Hayatının son demlerinde ailesine güzel ahlâkı, temiz sıfatları tavsiye etti. Onlardan, Allah'ın emirlerine ve hükümlerine muhalefet etmekten kaçınmalarını istedi. Bu arada Kur'ân'dan sureler, ayetler okumaya başladı. Sonra oğlu İmam Musa Kâzım'a (a.s) son kez baktı ve tertemiz ruhu yaratıcısına vardı. İmam Sadık'ın (a.s) şehit edilmesi, o çağda İslâm âleminin başına gelen en büyük felaketlerden biriydi. Bu hadisenin dehşeti karşısında İslâm âleminin dört bir yanı sarsıldı. Haşimîlerin ve diğer insanların evlerinden feryatlar yükseldi. İnsanlar, İmam'ın evine akın ettiler. Bütün Müslümanlar için bir sığınak, bir barınak konumundaki bu büyük insanın vefat etmesinden dolayı bir yandan dövünüyorlardı, bir yandan da birbirlerine başsağlığı diliyorlardı.

Yüreği yaralı İmam Musa Kâzım (a.s), babasının cenazesiyle ilgilendi.
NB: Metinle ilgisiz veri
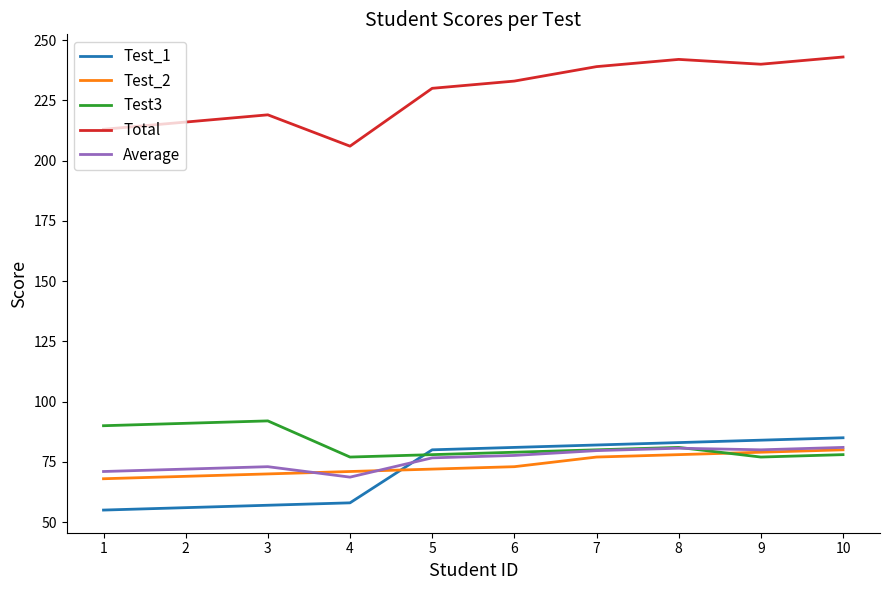

What is the total value across all series at 4?

480.7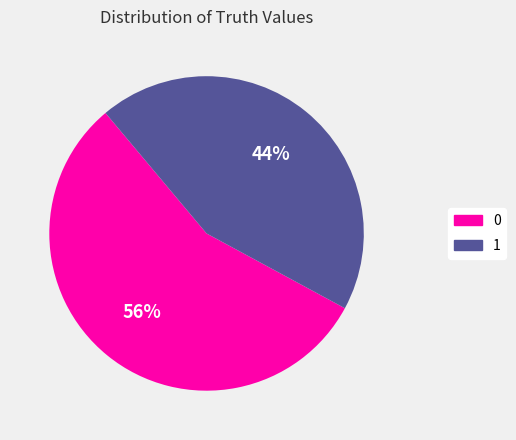

What is the ratio of the value at 0 to the value at 1?

1.3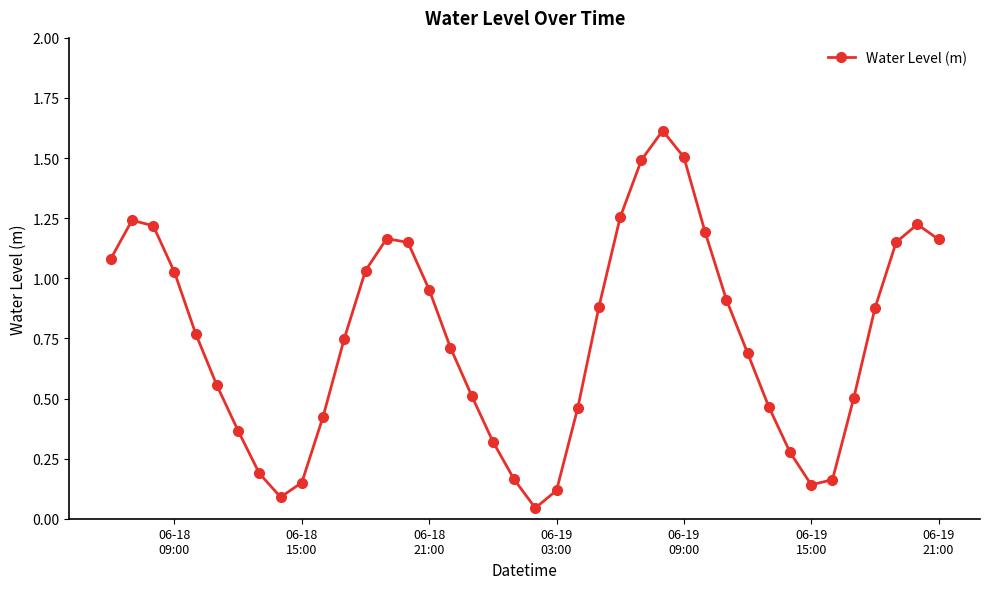

How many interior local peaks (higher than both neighbors) does the data have?

4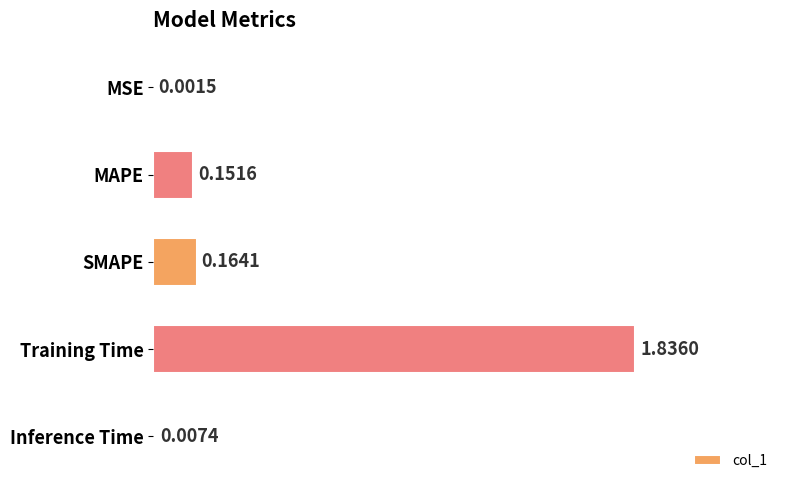

Which has a higher value, SMAPE or Training Time?

Training Time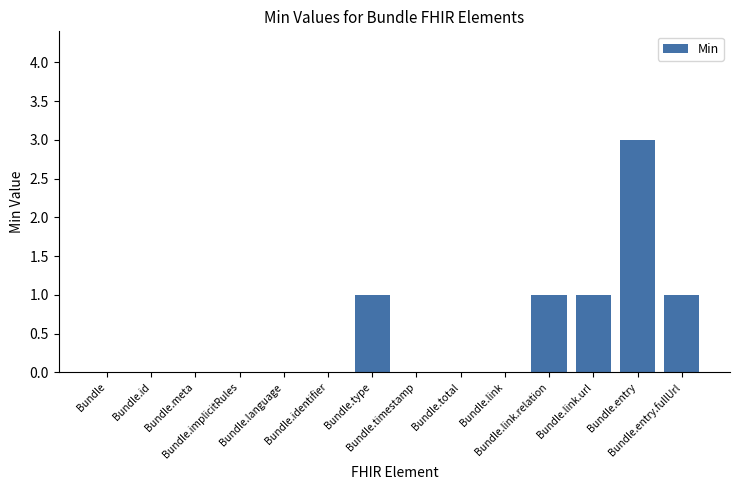

Is it true that the value at Bundle.entry.fullUrl is 2?

False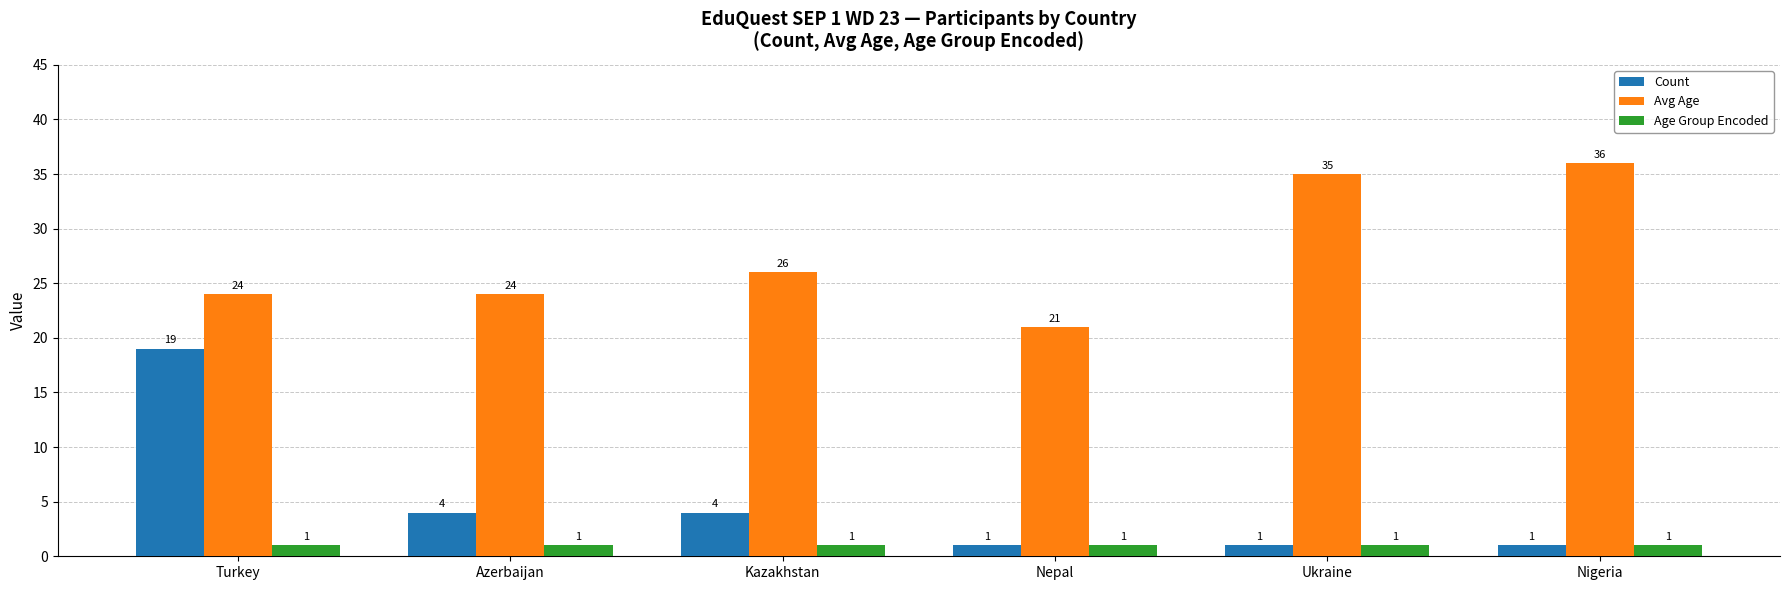

Rank the series by their average value, from lowest to highest.

Age Group Encoded, Count, Avg Age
Tertemiz naaşını yıkadı. İhram olarak kullandığı iki Mısır kumaşı ile ve bir gömlekle kefenledi. Başına, dedesi İmam Zeynelabidin'den (a.s) kalma sarığı sardı. Kırk dinara satın aldığı bir abaya sardı. Naaşın teçhizini tamamladıktan sonra babasının namazını kıldı. Yüzlerce Müslüman da arkasında saf tuttu. Mübarek naaşı tekbir haleleri arasında eller üzerinde taşındı. İnsanlar hıçkırıklara boğulmuşlardı.

İmam'ın (a.s) faziletlerini, bu ümmete yönelik ilgisini anlatıp ağlıyorlardı. Kuşkusuz bütün ilim türlerine dair birikimini ümmet için harcamıştı. Mübarek naaş, kutsal Cennetu'l Baki mezarlığına getirildi. Dedesi İmam Zeynelabidin ve babası İmam Muhammed Bâkır'ın (a.s) yanında son karargâhına konuldu. Onunla birlikte ilmi, ağırbaşlılığı ve şu insan denilen canlının insanlığını oluşturan tüm değerleri de gömüyorlardı. İmam Cafer Sadık'la (a.s) ilgili bu mevzuu, ashabından Ebu Hureyre el İclî'nin onun için yazdığı şu ağıtla bitirmemiz yerinde olur:

Onu omuzlayıp taşıyanlara söylüyorum,
Omuzlarının ve boyunlarının üzerinde götürenlere:
Mezara ne taşıdığınızı biliyor musunuz?
Yüksek bir şahikayı andıran bir ağır konuktur o.